When compared to “conventional” voltage, current, impedance, power, and spectrum tests spanning dc to RF, the world of wet-lab electrochemistry and its amperometric, voltammetric, and impedance measurements is a very different place with unique challenges and concerns. Still, it’s an important and large niche that’s trending toward lower-power, portable operation, as are so many other T&M settings.
To serve these applications, Analog Devices’ AD5940 is a high-precision, impedance, and electrochemical front end that targets this specialized, yet large and diverse, test-and-measurement world. This analog front end (AFE) comprises many application-focused blocks that are carefully tailored in both their basic function and specifications to the requirements of setting up and making these specialized measurements (Fig. 1).
1. This block diagram of the AD5940 only provides a hint of its internal complexity and functions, as well as the possibilities for the electrochemical tests it directly supports. (Source: Analog Devices)
Among the many types of tests that can be handled by the AD5940 include:
• Electrochemical amperometric measurements, where a bias voltage is applied to a sensor and the response current is monitored.
• Chronoamperometric, or pulse test, in which the voltage across the counter electrode and sense electrode is pulsed, disturbing the normal bias for the electrochemical cell.

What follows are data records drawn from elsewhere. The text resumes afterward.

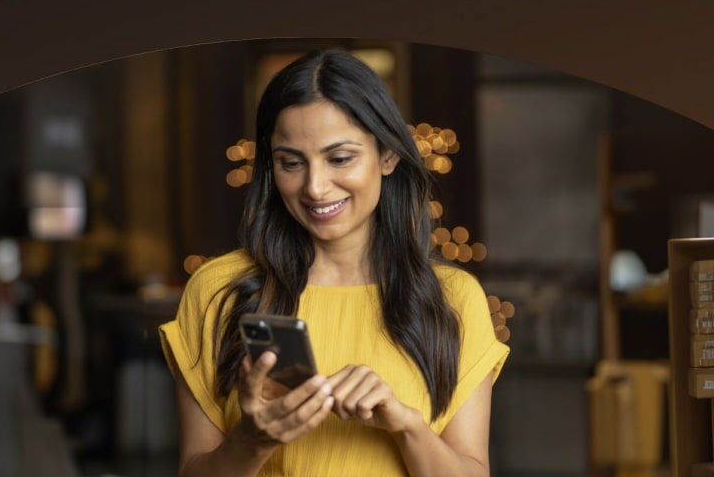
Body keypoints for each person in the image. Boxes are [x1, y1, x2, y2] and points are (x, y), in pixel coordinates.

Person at [159, 49, 508, 476]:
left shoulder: (452, 298)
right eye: (291, 163)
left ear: (388, 155)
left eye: (340, 158)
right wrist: (253, 439)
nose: (316, 187)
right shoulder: (219, 290)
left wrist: (406, 427)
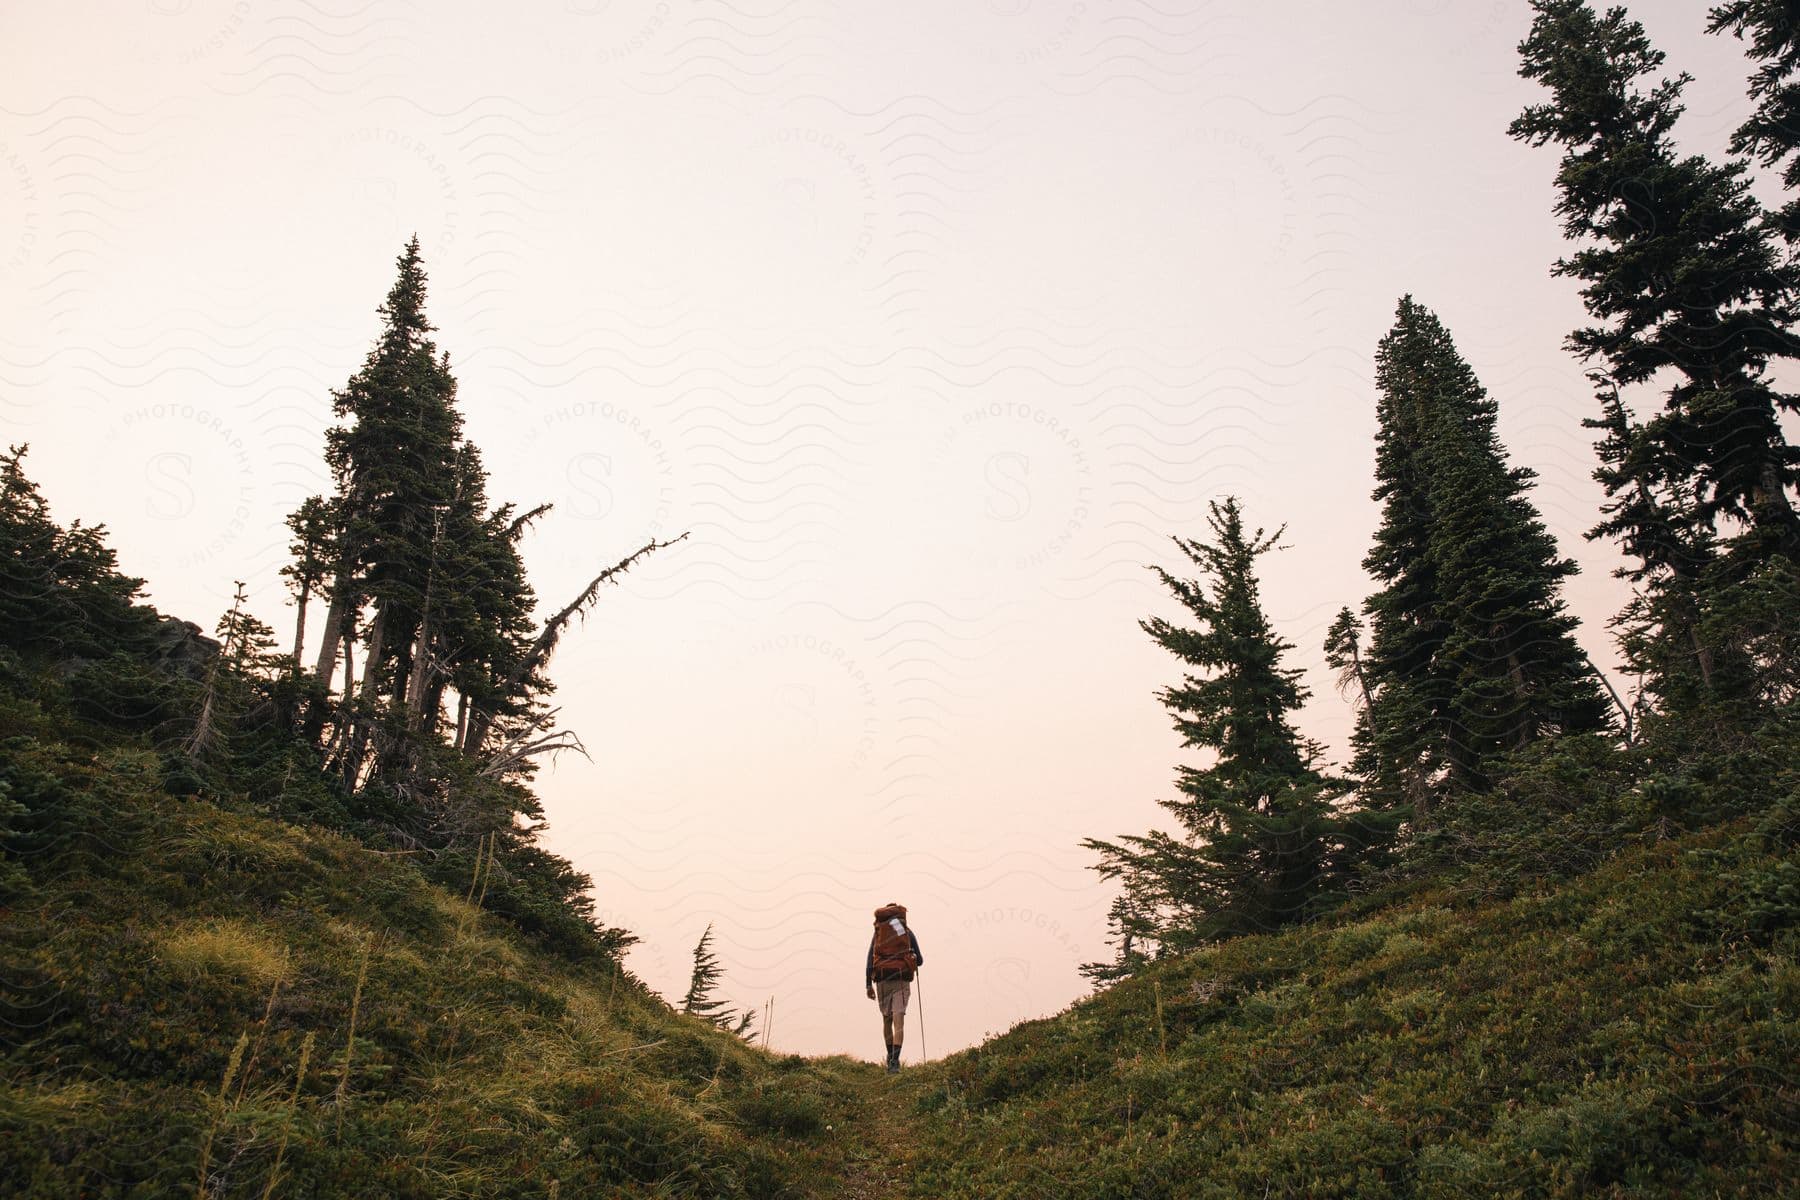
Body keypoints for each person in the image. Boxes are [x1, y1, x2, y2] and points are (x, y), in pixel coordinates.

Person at [865, 901, 922, 1073]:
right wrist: (910, 958)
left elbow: (870, 959)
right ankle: (895, 1062)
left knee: (887, 1020)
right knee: (899, 1021)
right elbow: (920, 959)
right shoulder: (906, 932)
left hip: (882, 980)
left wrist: (868, 984)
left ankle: (890, 1056)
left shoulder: (879, 934)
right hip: (901, 980)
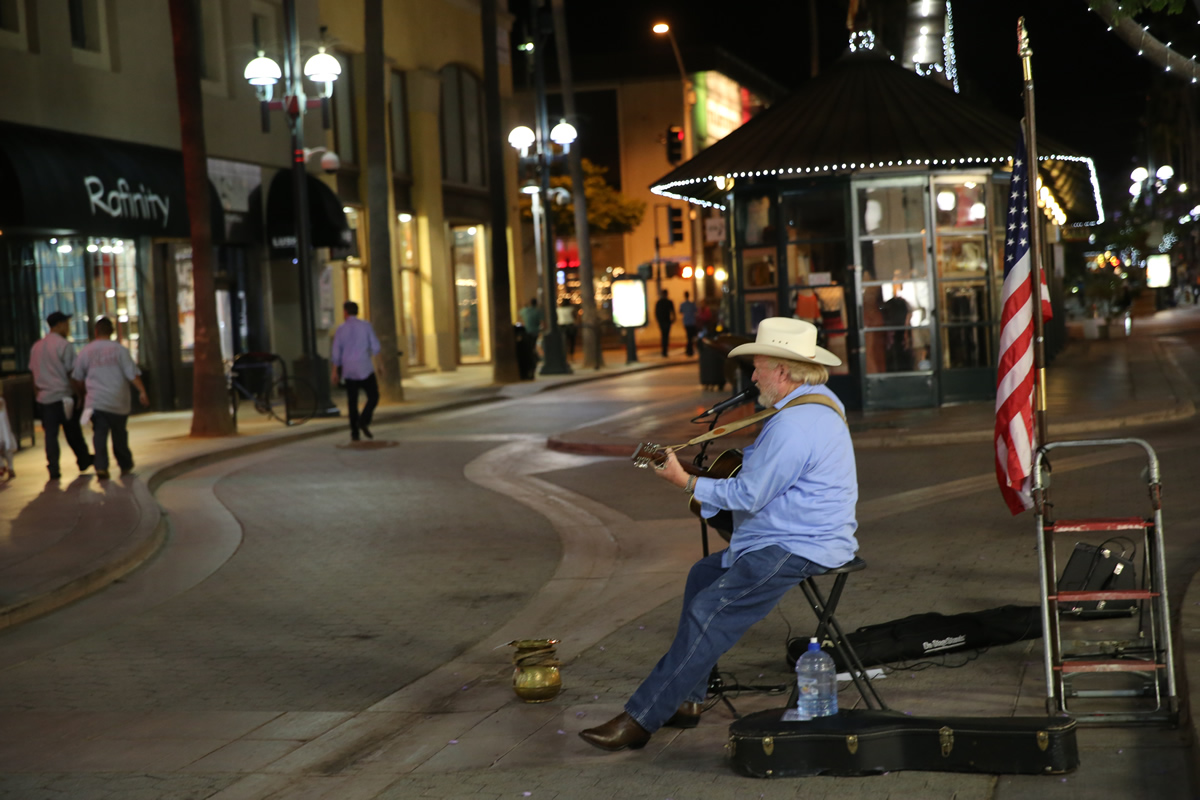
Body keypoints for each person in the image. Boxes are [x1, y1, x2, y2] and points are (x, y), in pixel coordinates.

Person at [579, 317, 858, 752]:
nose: (751, 375)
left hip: (801, 543)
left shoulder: (794, 424)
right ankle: (688, 700)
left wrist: (684, 482)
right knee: (702, 577)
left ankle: (641, 718)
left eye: (758, 366)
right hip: (791, 534)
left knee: (709, 609)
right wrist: (699, 478)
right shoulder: (814, 402)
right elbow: (762, 480)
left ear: (783, 370)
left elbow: (749, 492)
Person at [71, 317, 148, 480]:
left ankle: (101, 466)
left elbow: (77, 377)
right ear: (112, 332)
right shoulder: (120, 350)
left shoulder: (86, 351)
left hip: (96, 400)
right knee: (119, 434)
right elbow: (132, 374)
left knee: (99, 433)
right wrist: (142, 391)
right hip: (118, 400)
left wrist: (83, 394)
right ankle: (125, 463)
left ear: (96, 332)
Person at [29, 311, 93, 480]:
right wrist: (81, 394)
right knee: (72, 430)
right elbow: (72, 373)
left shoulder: (37, 346)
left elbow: (33, 375)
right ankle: (84, 459)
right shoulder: (64, 345)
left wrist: (37, 395)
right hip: (64, 396)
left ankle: (54, 468)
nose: (68, 327)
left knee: (50, 435)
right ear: (58, 325)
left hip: (45, 398)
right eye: (66, 323)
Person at [331, 301, 381, 442]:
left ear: (345, 312)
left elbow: (336, 352)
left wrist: (334, 372)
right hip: (364, 367)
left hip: (349, 370)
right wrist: (380, 365)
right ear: (357, 311)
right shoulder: (366, 326)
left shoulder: (340, 329)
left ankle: (354, 433)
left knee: (352, 402)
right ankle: (364, 419)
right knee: (374, 396)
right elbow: (375, 346)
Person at [519, 297, 544, 366]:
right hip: (535, 331)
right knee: (534, 345)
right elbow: (542, 322)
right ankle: (533, 357)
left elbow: (521, 317)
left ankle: (532, 357)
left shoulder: (524, 310)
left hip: (526, 331)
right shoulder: (538, 311)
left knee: (529, 345)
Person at [655, 290, 676, 357]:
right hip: (666, 321)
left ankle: (664, 351)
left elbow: (656, 313)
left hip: (663, 322)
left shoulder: (659, 302)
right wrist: (673, 319)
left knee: (664, 336)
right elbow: (673, 311)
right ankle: (665, 351)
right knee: (666, 336)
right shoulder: (668, 302)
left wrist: (659, 321)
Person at [679, 292, 698, 357]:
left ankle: (689, 350)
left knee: (689, 336)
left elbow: (681, 311)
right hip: (691, 322)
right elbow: (696, 310)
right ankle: (689, 350)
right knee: (690, 336)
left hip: (687, 322)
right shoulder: (692, 304)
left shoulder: (683, 304)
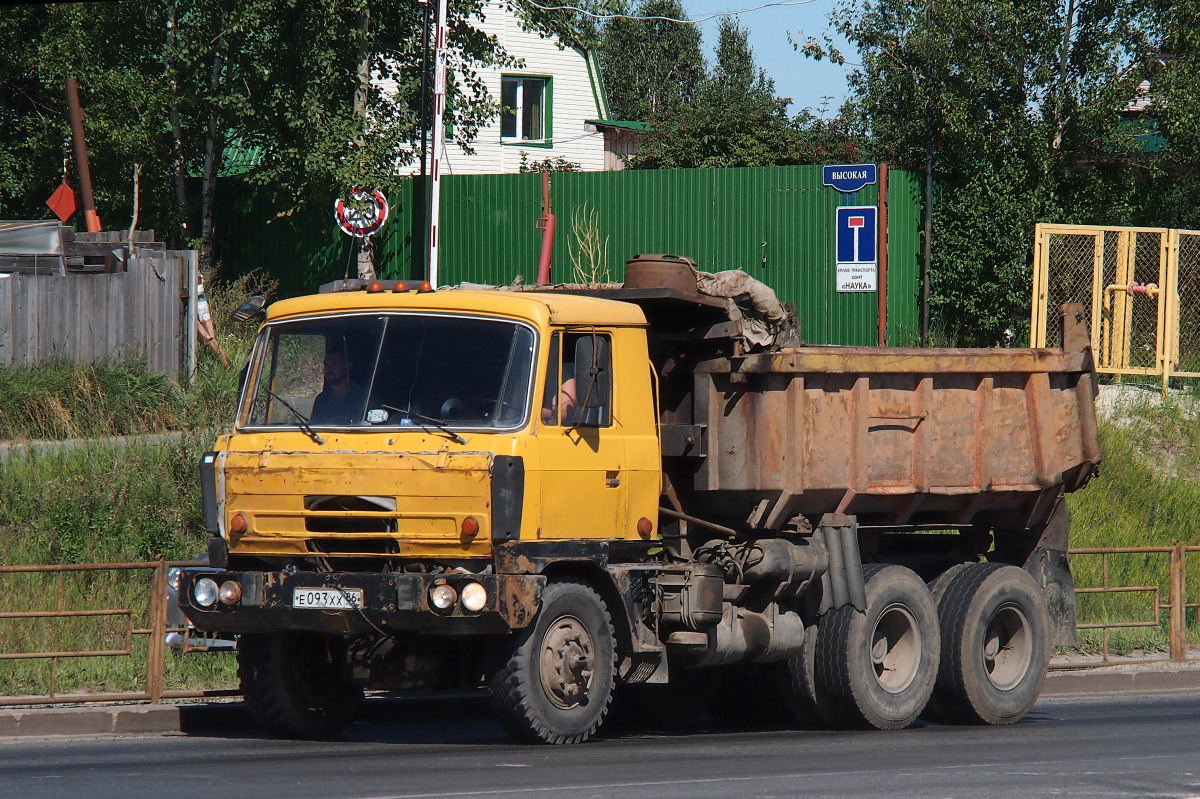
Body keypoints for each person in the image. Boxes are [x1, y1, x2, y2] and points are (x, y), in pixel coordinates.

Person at [310, 351, 368, 425]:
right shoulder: (321, 400)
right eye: (326, 364)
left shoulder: (364, 397)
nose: (328, 368)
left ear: (348, 366)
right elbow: (315, 428)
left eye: (333, 364)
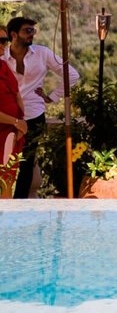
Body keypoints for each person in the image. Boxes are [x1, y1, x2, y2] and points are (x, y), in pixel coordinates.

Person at [3, 17, 80, 199]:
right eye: (27, 31)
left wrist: (51, 96)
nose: (32, 34)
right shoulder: (1, 58)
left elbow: (73, 75)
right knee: (4, 161)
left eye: (33, 31)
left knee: (26, 164)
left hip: (34, 115)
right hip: (7, 117)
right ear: (14, 34)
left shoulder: (42, 53)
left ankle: (18, 206)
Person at [0, 31, 26, 196]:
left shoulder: (3, 66)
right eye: (0, 40)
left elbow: (17, 94)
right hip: (3, 128)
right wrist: (16, 122)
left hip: (11, 130)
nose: (4, 43)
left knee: (9, 176)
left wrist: (20, 123)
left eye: (5, 40)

It’s often but not exclusively used with gas sensors.
• Cyclic voltammetry, where the voltage applied to an electrochemical cell is ramped up and then down in a triangular shape, while the response current on the working electrode is measured. (Note that two- and four-wire voltammetry is also used for impedance measurements on the body, and can measure internal body tissues.)
• Square-wave voltammetry (SWV), where the voltage between the reference and sense electrode is incremented as a square wave and the response current on the working electrode is measured after each half step.
• Electrochemical impedance spectroscopy (EIS), where impedance of the electrochemical cell is measured over a range of frequencies.
The AD5940 includes two high-precision excitation loops plus one common measurement channel. The first excitation loop, which can also generate signals from dc to 200 Hz, includes a dual-output-string digital-to-analog converter (DAC) and a low-noise potentiostat (Fig. 2). The latter is a circuit that controls the voltage difference between a “working” electrode and a “reference” electrode, with both electrodes in an electrochemical cell.
2. A simplified schematic of a potentiostat circuit makes clear it has a very different arrangement compared to the “standard” types of electronic measurements. (Source: Gamry Instruments)
One output of the DAC controls the noninverting input of the potentiostat, and the other output controls the noninverting input of a transimpedance amplifier (TIA). The second excitation loop has a high-speed 12-bit DAC that can generate excitation signals up to 200 kHz.
The device places emphasis on low operating power as well as low quiescent-power modes. An ultra-low-power potentiostat channel results in 6.5 μA of current consumption when powered on and all other blocks in hibernate mode. To minimize test-cycle burden on the host controller, it also includes a programmable sequencer with 6 kB of static RAM.
Using this highly integrated device isn’t trivial due to the inherent nature of the tests. Therefore, Analog Devices prepared two detailed application notes in addition to the datasheet: AN-1557, “Implementing the AD5940 and AD8233 in a Full Bioelectric System” and AN-1563, “Optimizing the AD5940 for Electrochemical Measurements,” plus a general application note on the approach to body-related impedance measurements, “Jack of All Trades in Impedance Measurement.”
Going further, there are two EVAL-AD5940 evaluation boards—a Bio-Electric Evaluation Kit and an Electrochemical Evaluation Board Kit ($300 each) (Fig. 3). Each kit consists of an Arduino form-factor motherboard containing an ADuCM3029 microcontroller that runs sample firmware and communicates with one of two AD5940-based expander boards.
3.The EVAL-AD5940 Evaluation Boards (one for bio-electric measurements, the other for electrochemical applications) include a microcontroller and sample software, in addition to the AFE functions.
The AD5940 operates from a 2.8- to 3.6-V supply and comes in a 3.6- × 4.2-mm, 56-ball, WLCSP package. Since the AFE is designed for use in portable instruments and their harsher environments beyond the lab bench, it’s specified across an operating temperature range of −40 to +85°C. In 1000-piece lots, the ICs are priced at $4.17 each.